You need a counter weight to take up the harmonics of the vibrations.
Most of my mills tin is stored in my pole barn
You might consider solving the vibration issue.
Jim Rogers
Quote from: Kbeitz on December 08, 2017, 08:18:02 AM
You need a counter weight to take up the harmonics of the vibrations.
Where would you hang that? :D :D :D :D :D
Problem solved.........
I Haven't had to remove anything but the flapper on the muffler, so far. DanG thing would rattle at idle and drive me crazy.
Quote from: Peter Drouin on December 08, 2017, 07:27:16 PM
Quote from: Kbeitz on December 08, 2017, 08:18:02 AM
You need a counter weight to take up the harmonics of the vibrations.
Where would you hang that? :D :D :D :D :D
I would start with a strong magnet.
Just stick it on and watch your vibrations.
Move it around to find the magic spot.
I do this with my boring bar on my metal lathe to stop chatter.
Interesting ...
http://www.physicsclassroom.com/class/sound/Lesson-4/Fundamental-Frequency-and-Harmonics
Quote from: Jim_Rogers on December 08, 2017, 03:22:51 PM
You might consider solving the vibration issue.
Jim Rogers
I too am wondering why it is vibrating and where it is coming from? Are you running Wood-Mizer B57 belts?
Seems like most engines vibrate plenty at idle, not so bad when cutting. Steve
Have had to weld mine also a few times. Don't worry about it, keep sawing. If you're not sawing you sure aren't breakin' anything. ;D ;D
My blade covers make a lot of noise when idling.
Its a lt50 electric. I dont really experience any vibration while sawing. The shield in question is quite heavy to only be attached in two very small points. No mill will be perfectly vibration free. But as I said earlier, the problem is solved.
I get very little vibration when sawing or when idling.
Most of the vibrating concussion comes when I turn a big cant.
A mill wood probably have more vibration damage if it sets on a concrete slab I would thing.
How can you tell, your mill doesn't run much Mr goat? :D :D :D
Quote from: Peter Drouin on December 09, 2017, 07:07:37 PM
How can you tell, your mill doesn't run much Mr goat? :D :D :D
......and no broken welds. :D :D :D :D
And a blade will last all week. :D :D
Quote from: Peter Drouin on December 09, 2017, 07:23:20 PM
And a blade will last all week. :D :D
A set of B57's last 2 years. :D :D :D :D :D :D :D :D
2 years, Try putting a blade on sometimes, Can't just work on the mill all the time. :D :D ;)

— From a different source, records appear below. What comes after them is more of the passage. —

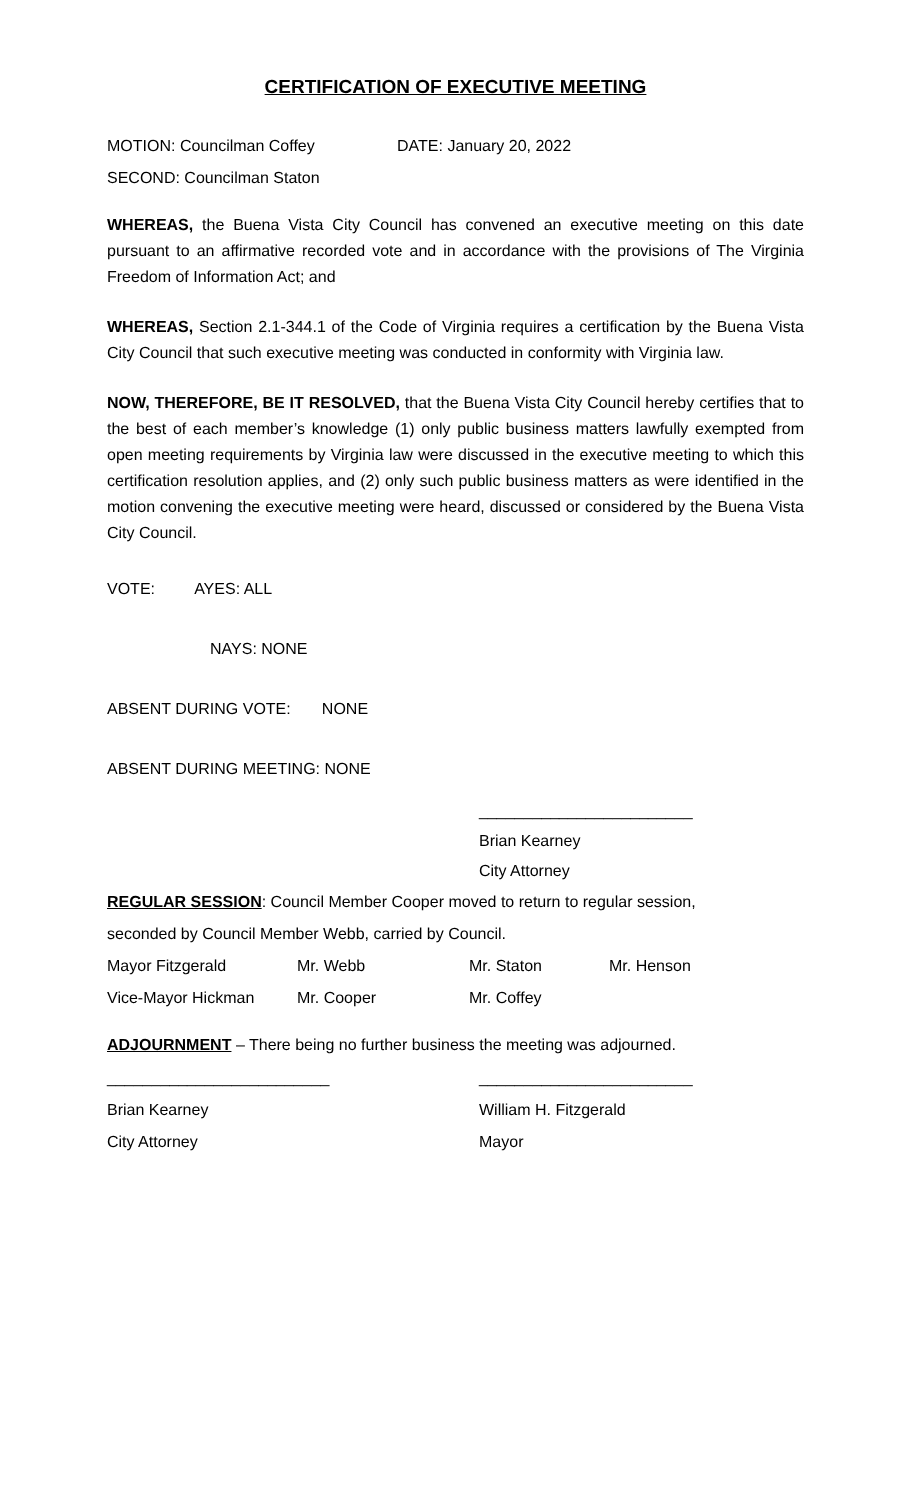CERTIFICATION OF EXECUTIVE MEETING
MOTION: Councilman Coffey DATE: January 20, 2022
SECOND: Councilman Staton
WHEREAS, the Buena Vista City Council has convened an executive meeting on this date pursuant to an affirmative recorded vote and in accordance with the provisions of The Virginia Freedom of Information Act; and
WHEREAS, Section 2.1-344.1 of the Code of Virginia requires a certification by the Buena Vista City Council that such executive meeting was conducted in conformity with Virginia law.
NOW, THEREFORE, BE IT RESOLVED, that the Buena Vista City Council hereby certifies that to the best of each member’s knowledge (1) only public business matters lawfully exempted from open meeting requirements by Virginia law were discussed in the executive meeting to which this certification resolution applies, and (2) only such public business matters as were identified in the motion convening the executive meeting were heard, discussed or considered by the Buena Vista City Council.
VOTE: AYES: ALL
NAYS: NONE
ABSENT DURING VOTE: NONE
ABSENT DURING MEETING: NONE
________________________
Brian Kearney
City Attorney
REGULAR SESSION: Council Member Cooper moved to return to regular session,
seconded by Council Member Webb, carried by Council.
Mayor Fitzgerald Mr. Webb Mr. Staton Mr. Henson
Vice-Mayor Hickman Mr. Cooper Mr. Coffey
ADJOURNMENT – There being no further business the meeting was adjourned.
_________________________ ________________________
Brian Kearney William H. Fitzgerald
City Attorney Mayor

I've found where vibration is breaking a weld I can go in, clean it up, and braze it back together. Problem solved.
Brazing takes a little time and finesse so welders avoid doing it. Besides they know you will be back with more $$$'s if they weld it. :D :D
Magicman, could you tell more on the B 57 belt? The guy I bought my LT40 from said he had better luck with the next size down belt. He said it is hard to get on so it does not sit loose on the wheel like the WM recommended belt size. Is there a reason that belt is supposed to be a loose fit? Mountain.
Quote from: Magicman on December 09, 2017, 03:27:29 PM
Quote from: Jim_Rogers on December 08, 2017, 03:22:51 PM
You might consider solving the vibration issue.
Jim Rogers
I too am wondering why it is vibrating and where it is coming from? Are you running Wood-Mizer B57 belts?
Wood-Mizer did the Research & Development and recommends the loose B57. I have followed their recommendation for 15 years and have no problem with the B57's. For whatever reason some folks use the B56, but that is their decision/choice.
Wood-Mizer's B57 belts are manufactured to their specification and are flat on top with no ply overlap which would cause unevenness and could bump as the belt passes around it.
I have used the b57 over 30 years and they work well. The b57s from the auto parts store are not the same as Wood Mizers.